13 - First Request

3.4K 279 48
                                    

BUAT YANG BESOK ULANGAN SEMANGAT YA, SEMOGA DAPET HASIL MEMUASKAN, AAMIIN :)💗

Selamat membaca kalian

•••

"Yahhh, jadi Papa nggak bisa jemput aku?" Nindys sedikit murung.

"Maaf ya sayang. Papa juga tidak tau jika ada meeting dadakan."

"Kamu minta Mama Vanes jemput bagaimana?" Chrys ngasih saran.

Gadis itu spontan menggeleng cepat walau Papanya tidak dapat melihat, "Eh nggak usah Pa. Aku pulang sendiri aja deh nanti cari taksi."

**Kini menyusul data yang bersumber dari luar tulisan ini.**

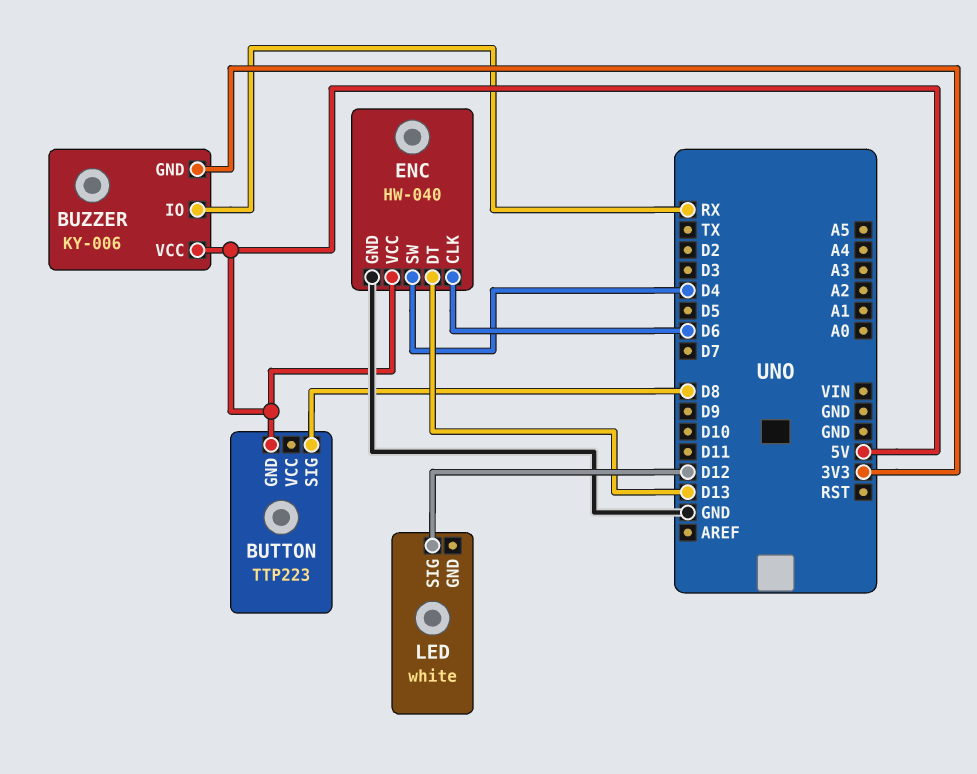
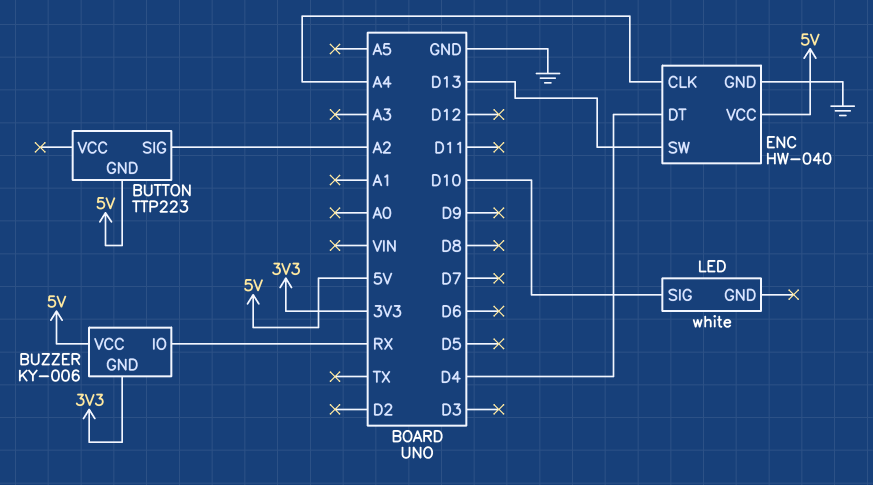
BUTTON pin SIG: D8 -> A2
ENC pin CLK: D6 -> A4
ENC pin DT: D13 -> D4
ENC pin SW: D4 -> D13
LED pin SIG: D12 -> D10

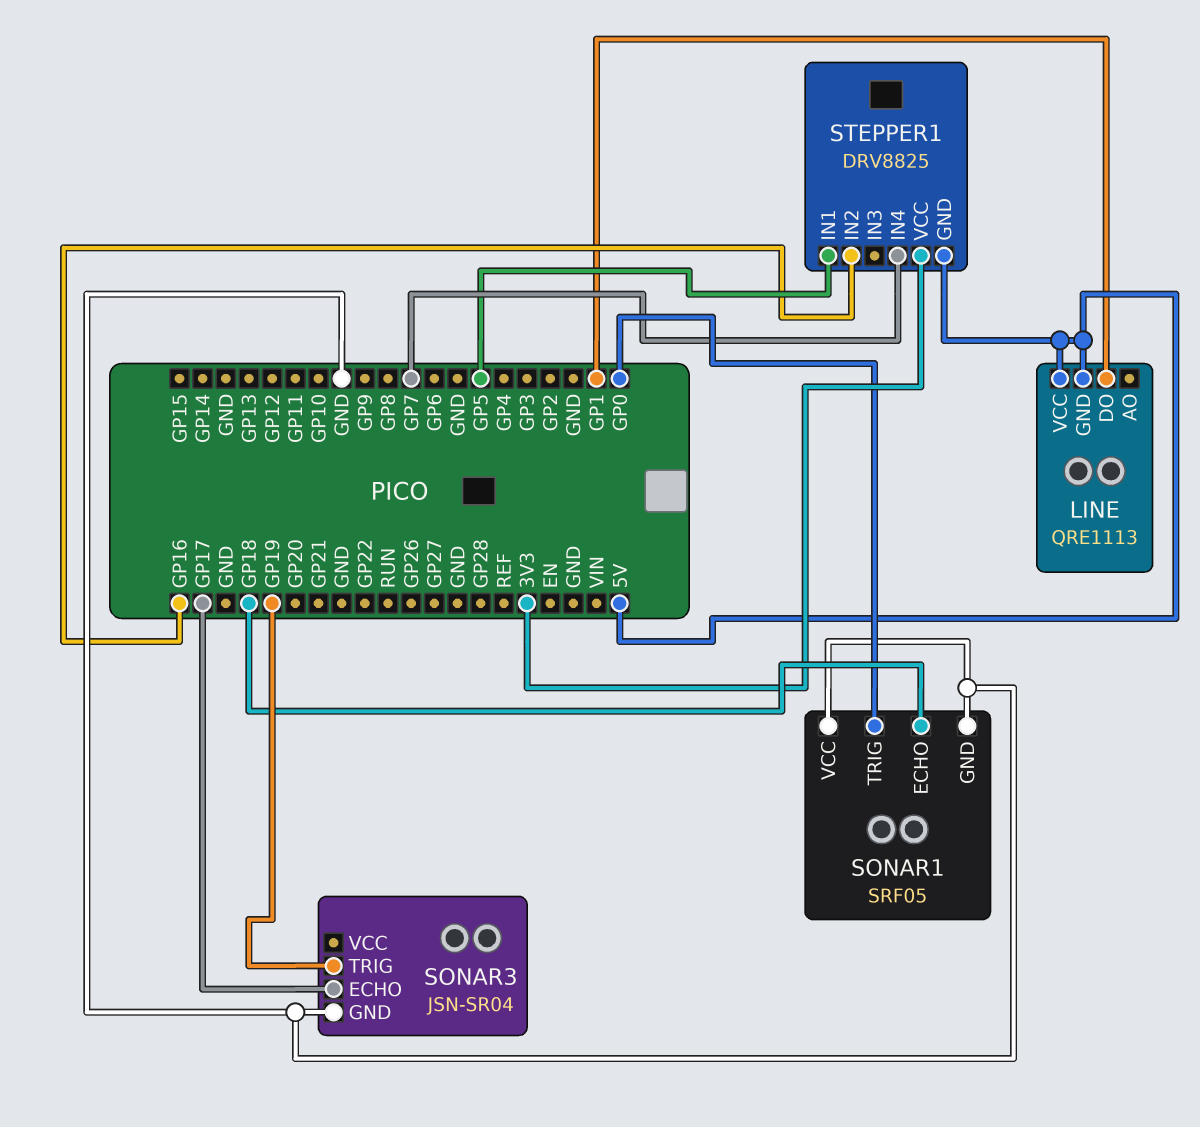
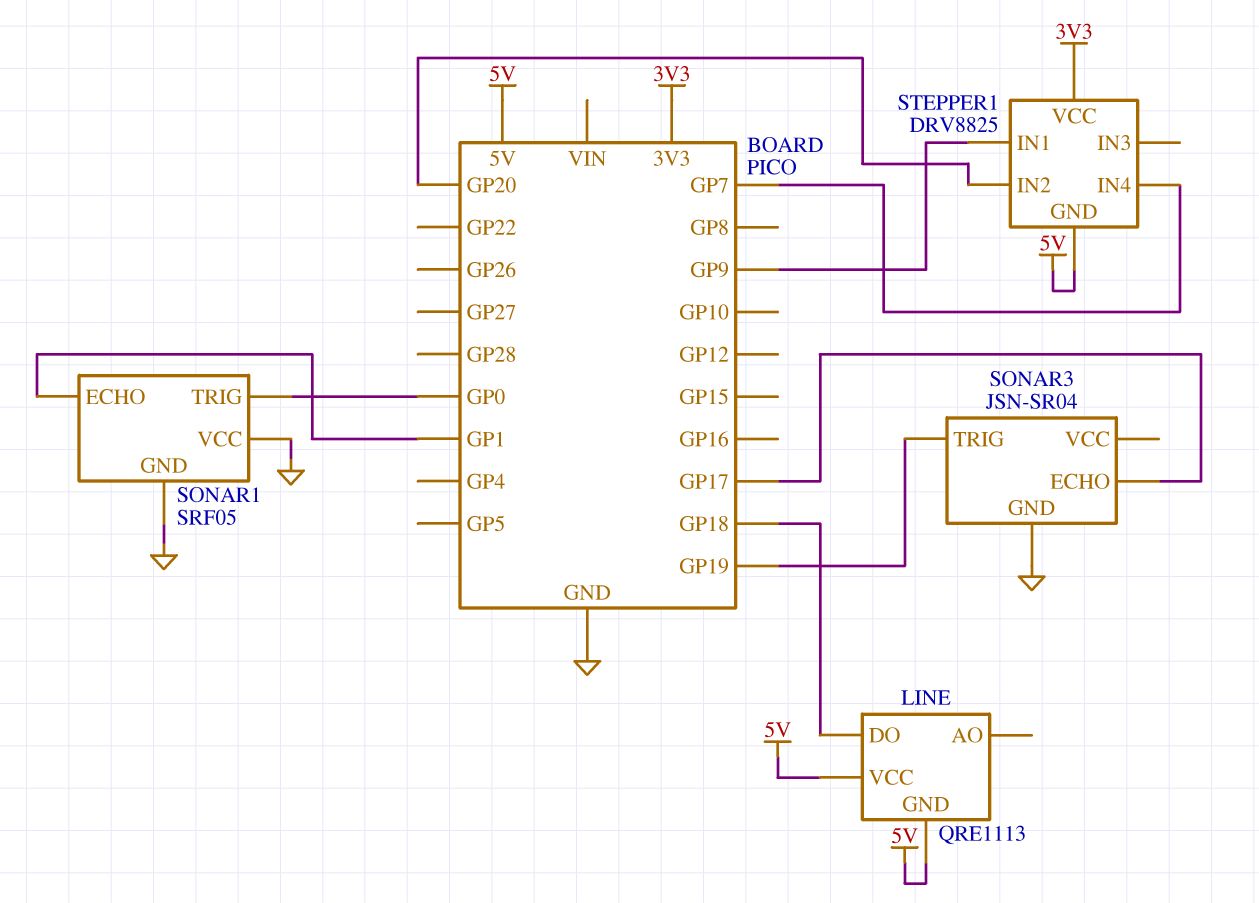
LINE pin DO: GP1 -> GP18
SONAR1 pin ECHO: GP18 -> GP1
STEPPER1 pin IN1: GP5 -> GP9
STEPPER1 pin IN2: GP16 -> GP20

"Tidak pa-pa memang?" tanya Chrys kurang yakin sekaligus merasa bersalah lantaran tidak bisa menjemput putrinya.

"Iyaa gakpapa kok."

"Ya sudah. Papa matiin ya telfonnya. Kamu hati-hati, see you."

"Okey. Byeee, Pa."

Nindys memasukan kembali ponsel ke dalam saku. Ia membuang napas, kakinya mulai melangkah untuk mencari taksi. Baru dua langkah, suara klakson panjang membuatnya menoleh pada asal suara.

Aldrich membuka helm. "Keras kepala! Udah di bilang pulang bareng gue Nindys."

"Gue belom iyain. Lo sendiri ambil keputusan seenaknya." cetus Nindys merotasikan matanya malas.

"Kan gue gak nerima penolakan. Ayo naik." ajaknya. Membuat gadis itu kesal setengah mampus.

"Siapa lo maksa-maksa gue?!," Nindys berkacak pinggang, "Daripada maksa orang mending lo lakuin hal yang lebih bermanfaat. Cariin gue taksi gihh,"

"Gak bakal muncul tuh taksi mau lo tunggu sampe tengah malem juga."

"Tau dari mana? Supir taksi lo?!" cemooh Nindys dengan dahi mengkerut heran.

"Bloon!" Aldrich memaki spontan. "Nggak gitu konsepnya. Kalo udah sore taksi jarang lewat. Paling-paling angkot, itu juga kalo kebagian tempat soalnya perebutan siapa cepat dia dapat."

"Oh ya?" sahutnya. Aldrich menggaruk leher bagian belakang lalu manggut. Secara tidak langsung bersama Nindys dia jadi banyak bicara.

"Jadi gimana? Mending bareng gue, kan?" Aldrich mengangkat satu alis minta persetujuan.

Nindys menimang-nimang sebentar. Harusnya mah iyain aja kali ya? Perkataan Aldrich kayaknya emang bener. Itung-itung irit ongkos. "Yaudah. Lo nya maksa." putusnya agak gengsi.

"Naik," Aldrich menahan bibirnya agar tidak tersenyum.

Setelah naik dan duduk anteng, alis Nindys menyatu. Bukannya melajukan motor laki-laki itu justru diem bagai patung. Seolah tengah menunggu sesuatu. Ia mengajukan tanya. "Nunggu apalagi Al?"

Dia menjawab tanpa dosa, "Pegangan Nindys."

"Ogah!" gadis itu setia bersedekap dada tanpa takut terjengkang. "Gue apal nih akal-akalan cowok suruh pegangan buat modus doang. Basi."

"Ck, isi otak lo tuh prasangka buruk terus sama gue. Padahal niatnya baik biar lo gak jatuh." decak Aldrich.

Nindys ikutan berdecak kesal dan pura-pura mengancam. "Kalo gak jalan juga gue turun lagi nih,"

"Iyaa bawel." lantas Aldrich segera melajukan motor daripada macan betina yang berada dalam boncengannya kembali mengamuk.

Semilir angin sore sepoi-sepoi menerpa wajah. Nindys memejamkan mata menikmati. Sedangkan Aldrich memperhatikan lewat kaca spion. Sudut bibirnya terangkat membentuk senyum kecil.